Branson, owner of California-based spaceflight trailblazer Virgin Galactic, made history this week as a passenger on his company’s proprietary space plane, the VSS Unity, earning him the crown of “first billionaire in space.” He beat out Bezos, executive chairman of Amazon and head of Washington State-based suborbital spaceflight venture Blue Origin, by mere days: Bezos is slated to ride Blue Origin’s New Shepard rocket into space on July 20.

Musk, whose California-based aerospace manufacturer SpaceX is arguably more accomplished than the other two billionaire-backed ventures, figures to be the third of the three to actually slip Earth’s surly bonds: Reports say he’s booked a Virgin Galactic spaceflight for sometime after Virgin Galactic’s commercial operations begin in 2022.

Matthew Cohen: Space man.

While all three financiers have based their extraplanetary operations out west – including SpaceX’s Texas-based “Starship launch tower,” which is currently experiencing a regulatory glitch – Cohen notes in his letter that Long Island is no stranger to aerospace advancement and space exploration.

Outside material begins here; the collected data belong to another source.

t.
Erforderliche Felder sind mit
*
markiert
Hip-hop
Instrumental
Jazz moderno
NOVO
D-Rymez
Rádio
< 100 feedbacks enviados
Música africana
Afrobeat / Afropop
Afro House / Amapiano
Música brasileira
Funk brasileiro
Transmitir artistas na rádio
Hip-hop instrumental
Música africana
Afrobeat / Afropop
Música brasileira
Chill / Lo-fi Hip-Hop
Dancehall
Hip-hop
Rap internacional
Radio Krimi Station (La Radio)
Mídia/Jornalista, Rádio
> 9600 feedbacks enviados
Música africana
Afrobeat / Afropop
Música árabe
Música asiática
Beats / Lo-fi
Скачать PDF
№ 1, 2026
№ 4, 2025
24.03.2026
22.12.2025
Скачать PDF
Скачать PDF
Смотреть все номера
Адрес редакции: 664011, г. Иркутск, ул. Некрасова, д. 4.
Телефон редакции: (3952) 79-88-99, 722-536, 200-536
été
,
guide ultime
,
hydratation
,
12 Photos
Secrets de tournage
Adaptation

Way back at the beginning of the 20th Century, the Island was an arrival and departure point for the earliest transcontinental flights; during World War II, the Bethpage-based Grumman Aircraft Engineering Corp. delivered more than 17,000 combat planes for the American war effort; and of course, between 1961 and 1972, Grumman engineers built NASA’s lunar modules, including the Apollo landing craft that first put men on the moon 52 years ago this week.

In his Twitter-delivered communique, Cohen mentions Long Island’s “unique place in history in the space race” (and notes that Grumman, now Northrop Grumman, has been “an LIA member since 1960”).

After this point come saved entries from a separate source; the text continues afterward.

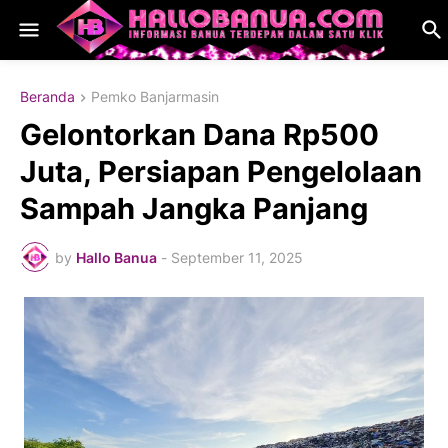
Beranda
Pemko Banjarmasin
Gelontorkan Dana Rp500
Juta, Persiapan Pengelolaan
Sampah Jangka Panjang
by
Hallo Banua
-
September 11, 2025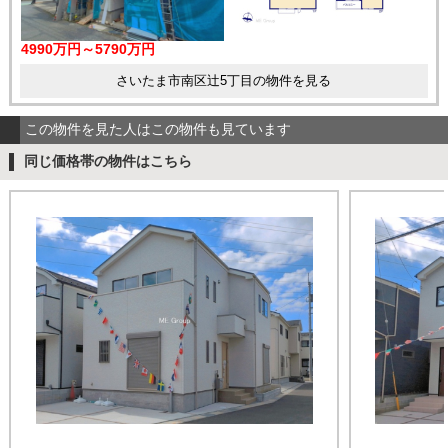
4990万円～5790万円
さいたま市南区辻5丁目の物件を見る
この物件を見た人はこの物件も見ています
同じ価格帯の物件はこちら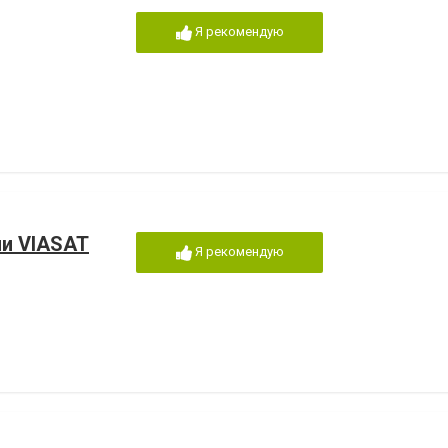
Я рекомендую
ии VIASAT
Я рекомендую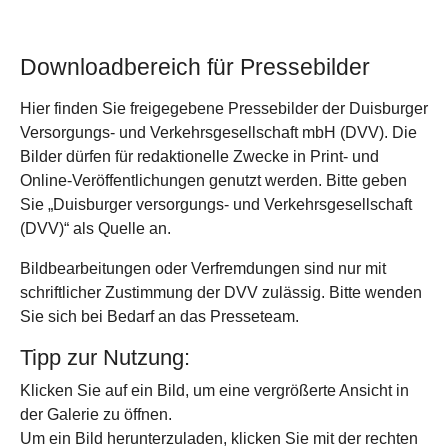
Downloadbereich für Pressebilder
Hier finden Sie freigegebene Pressebilder der Duisburger
Versorgungs- und Verkehrsgesellschaft mbH (DVV). Die
Bilder dürfen für redaktionelle Zwecke in Print- und
Online-Veröffentlichungen genutzt werden. Bitte geben
Sie „Duisburger versorgungs- und Verkehrsgesellschaft
(DVV)“ als Quelle an.
Bildbearbeitungen oder Verfremdungen sind nur mit
schriftlicher Zustimmung der DVV zulässig. Bitte wenden
Sie sich bei Bedarf an das Presseteam.
Tipp zur Nutzung:
Klicken Sie auf ein Bild, um eine vergrößerte Ansicht in
der Galerie zu öffnen.
Um ein Bild herunterzuladen, klicken Sie mit der rechten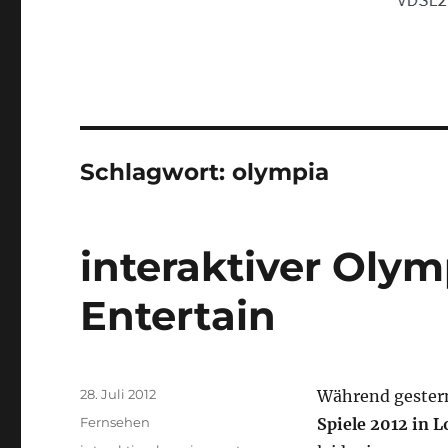
Schlagwort:
olympia
interaktiver Oly
Entertain
Veröffentlicht
28. Juli 2012
Während gestern
am
Kategorien
Fernsehen
Spiele 2012 in 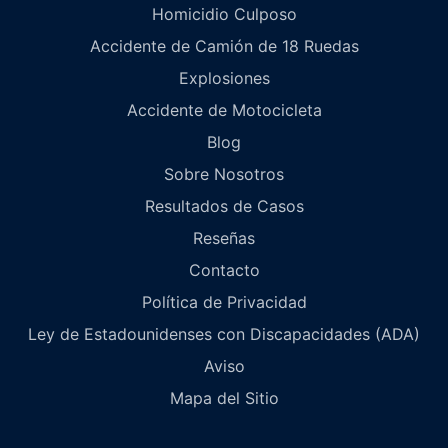
Homicidio Culposo
Accidente de Camión de 18 Ruedas
Explosiones
Accidente de Motocicleta
Blog
Sobre Nosotros
Resultados de Casos
Reseñas
Contacto
Política de Privacidad
Ley de Estadounidenses con Discapacidades (ADA)
Aviso
Mapa del Sitio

He also references the presence of the U.S. Department of Energy’s Upton-based Brookhaven National Laboratory and notes BNL is already “conducting research with NASA on the impacts of cosmic radiation to humans” – potentially, “an important consideration [for] the space-tourism industry.”

And of paramount importance to the innovative space-travel pioneers, Cohen notes that Long Island boasts “a highly skilled and educated workforce,” courtesy of the multitude of “well-respected engineering programs” at the Island’s myriad universities.

Ready for takeoff: Blue Origin’s New Shepard rocket is ready to carry Jeff Bezos to space next week.

Before signing off, the LIA president asks Bezos, Musk and Branson to “consider our vast manufacturing and research capabilities as you continue with your landmark efforts to make the last frontier a destination” – and invites the billionaires to “DM me of you want to chat about this more.”

Far from a PR stunt, the letter is a serious stab at a major socioeconomic score, according to Cohen, who ascended to the LIA presidency in June – after a decade as the association’s government relations director – and “thought the best way to get their attention was to send (a letter) directly through Twitter.”

“I wanted to take advantage of all of the money being poured into space tourism,” Cohen told Innovate Long Island. “These companies should know about Long Island’s history in the space race and also what’s happening right now.

“Not only is world-class research taking place at Brookhaven National Lab in partnership with NASA, but we still have a thriving aerospace sector that can participate in the supply chain of these companies,” he added. “Hopefully, we will get some traction on social media so this gets noticed by larger companies that are working on space discovery.”